Donny Osmond’s cover version of “Go Away Little Girl” reached number one on the Billboard Hot 100 chart on September 11, 1971. It remained in the top position for three weeks. Osmond’s version also went to number 36 on the Australian Go-Set chart. It was certified Gold by the RIAA on October 13, 1971.
“Uncle Albert/Admiral Halsey” is a song by Paul and Linda McCartney from the album Ram. Released in the United States as a single on 2 August 1971, but premiering on WLS the previous week (as a “Hit Parade Bound” (HPB)), it reached number one on the Billboard Hot 100 on 4 September 1971, making it the first of a string of post-Beatles, McCartney-penned singles to top the US pop chart during the 1970s and 1980s. Billboard ranked it number 22 on its Top Pop Singles of 1971 year-end chart. It became McCartney’s first gold record as a solo artist.
“How Can You Mend a Broken Heart” is a song released by the Bee Gees in 1971. It was written mainly by Barry and Robin Gibb. It was the lead and first single on the group’s 1971 LP Trafalgar. The B-side, a Maurice Gibb composition “Country Woman”. It was their first US No. 1 single. The song also reached #1 in Cashbox magazine in two weeks. The song is also in American Hustle and on its soundtrack.

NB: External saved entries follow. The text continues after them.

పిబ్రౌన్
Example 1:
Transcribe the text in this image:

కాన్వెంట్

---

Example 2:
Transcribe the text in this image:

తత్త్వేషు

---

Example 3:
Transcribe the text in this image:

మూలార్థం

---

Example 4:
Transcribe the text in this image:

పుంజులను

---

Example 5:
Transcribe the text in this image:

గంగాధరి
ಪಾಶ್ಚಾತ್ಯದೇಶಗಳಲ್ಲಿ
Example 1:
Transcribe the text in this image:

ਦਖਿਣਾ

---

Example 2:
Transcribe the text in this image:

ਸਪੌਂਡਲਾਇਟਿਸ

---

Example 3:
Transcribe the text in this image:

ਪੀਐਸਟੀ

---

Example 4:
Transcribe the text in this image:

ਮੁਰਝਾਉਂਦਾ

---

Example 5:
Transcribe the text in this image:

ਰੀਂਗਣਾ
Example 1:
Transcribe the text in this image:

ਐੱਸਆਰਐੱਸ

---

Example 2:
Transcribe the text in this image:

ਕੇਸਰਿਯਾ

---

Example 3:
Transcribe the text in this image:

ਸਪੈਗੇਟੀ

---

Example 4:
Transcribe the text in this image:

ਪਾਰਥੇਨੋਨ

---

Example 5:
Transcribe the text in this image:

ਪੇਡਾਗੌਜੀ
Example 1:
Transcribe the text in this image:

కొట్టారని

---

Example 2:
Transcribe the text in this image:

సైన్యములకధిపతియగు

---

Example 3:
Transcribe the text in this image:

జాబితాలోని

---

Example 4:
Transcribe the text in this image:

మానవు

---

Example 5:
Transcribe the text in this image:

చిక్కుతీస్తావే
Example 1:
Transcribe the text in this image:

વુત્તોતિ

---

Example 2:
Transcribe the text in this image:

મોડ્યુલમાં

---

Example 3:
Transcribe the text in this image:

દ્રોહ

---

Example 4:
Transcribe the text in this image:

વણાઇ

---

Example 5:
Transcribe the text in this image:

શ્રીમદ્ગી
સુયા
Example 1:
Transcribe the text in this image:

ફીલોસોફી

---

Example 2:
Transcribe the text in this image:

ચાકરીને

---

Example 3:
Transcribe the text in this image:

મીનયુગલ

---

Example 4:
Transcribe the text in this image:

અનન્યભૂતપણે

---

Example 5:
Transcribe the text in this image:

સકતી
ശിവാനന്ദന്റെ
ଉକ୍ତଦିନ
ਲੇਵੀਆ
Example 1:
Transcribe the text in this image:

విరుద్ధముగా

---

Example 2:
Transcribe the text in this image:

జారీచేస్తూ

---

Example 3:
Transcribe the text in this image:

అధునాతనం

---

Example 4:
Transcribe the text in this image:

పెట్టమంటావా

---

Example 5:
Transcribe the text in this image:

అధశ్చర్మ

In the US, Atco Records issued both mono and stereo versions of the song on each side as a promo single.
“You’ve Got a Friend” is a 1971 song written by Carole King. It was first recorded by King, and included in her album Tapestry. Another well-known version is by James Taylor from his album Mud Slide Slim and the Blue Horizon. His was released as a single in 1971 reaching number 1 on the Billboard Hot 100 and number 4 on the UK Singles Chart. The two versions were recorded simultaneously in 1971 with shared musicians.

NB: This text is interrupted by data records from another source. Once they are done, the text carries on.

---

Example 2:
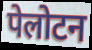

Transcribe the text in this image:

पेलोटन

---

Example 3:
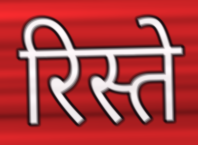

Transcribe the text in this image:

रिस्ते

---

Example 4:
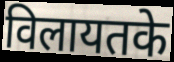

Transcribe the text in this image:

विलायतके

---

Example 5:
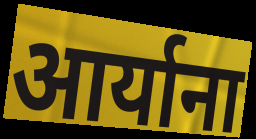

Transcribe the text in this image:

आर्याना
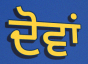
ਦੋਵਾਂ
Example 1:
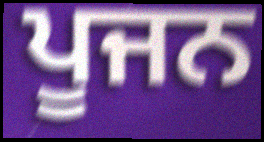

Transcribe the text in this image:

ਪੂਜਨ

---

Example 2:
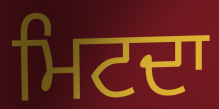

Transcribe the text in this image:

ਮਿਟਦਾ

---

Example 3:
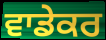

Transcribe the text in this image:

ਵਾਡੇਕਰ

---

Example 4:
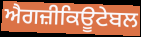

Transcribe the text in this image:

ਐਗਜ਼ੀਕਿਊਟੇਬਲ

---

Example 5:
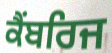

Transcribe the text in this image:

ਕੈਂਬਰਿਜ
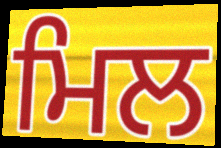
ਮਿਲ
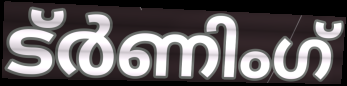
ട്ർണിംഗ്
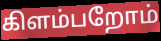
கிளம்பறோம்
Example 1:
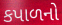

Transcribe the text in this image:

કપાળનો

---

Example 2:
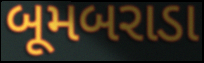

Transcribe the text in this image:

બૂમબરાડા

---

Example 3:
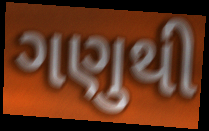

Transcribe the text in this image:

ગણુથી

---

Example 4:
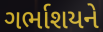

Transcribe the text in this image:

ગર્ભાશયને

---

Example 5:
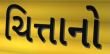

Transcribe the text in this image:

ચિત્તાનો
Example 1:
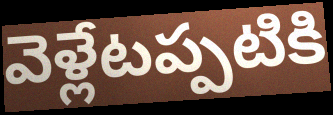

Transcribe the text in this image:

వెళ్లేటప్పటికి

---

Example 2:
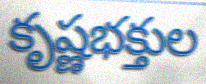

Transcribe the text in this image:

కృష్ణభక్తుల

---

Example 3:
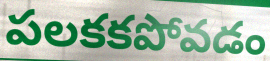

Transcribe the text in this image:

పలకకపోవడం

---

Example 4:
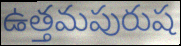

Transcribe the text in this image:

ఉత్తమపురుష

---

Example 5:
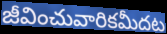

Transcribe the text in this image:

జీవించువారికమీదట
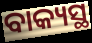
ବାକ୍ୟସ୍ଥ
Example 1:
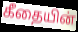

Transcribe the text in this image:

கீதையின்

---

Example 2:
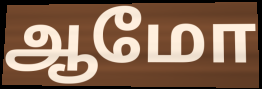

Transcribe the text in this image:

ஆமோ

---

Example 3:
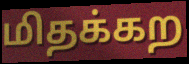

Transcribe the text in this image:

மிதக்கற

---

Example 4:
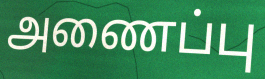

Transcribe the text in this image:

அணைப்பு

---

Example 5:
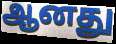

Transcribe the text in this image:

ஆனது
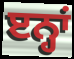
ੲਨ੍ਹਾਂ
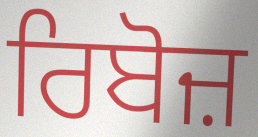
ਰਿਬੋਜ਼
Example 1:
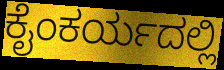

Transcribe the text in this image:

ಕೈಂಕರ್ಯದಲ್ಲಿ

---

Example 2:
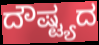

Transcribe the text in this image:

ದೌಷ್ಟ್ಯದ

“You’ve Got a Friend” won Grammy Awards both for Taylor (Best Male Pop Vocal Performance) and King (Song of the Year). Dozens of other artists have recorded the song over the years, including Dusty Springfield, Michael Jackson, Anne Murray and Donny Hathaway.
“Indian Reservation (The Lament of the Cherokee Reservation Indian)” is a song written by John D. Loudermilk. The song was first recorded by Marvin Rainwater in 1959 and released on MGM as “The Pale Faced Indian”, but that release stayed unnoticed. The first hit version was a 1968 cover by Don Fardon, a former member of The Sorrows, that reached #20 on the Billboard Hot 100 and #3 on the UK Singles Chart.
In 1971 Paul Revere & the Raiders recorded the song on the Columbia Records label, and it topped the Hot 100 on July 24. The RIAA gold certification followed on 30 June 1971 for selling over a million copies. It was later certified platinum for selling an additional million copies. The song was the group’s only #1 US Billboard hit, and their final Top Twenty song.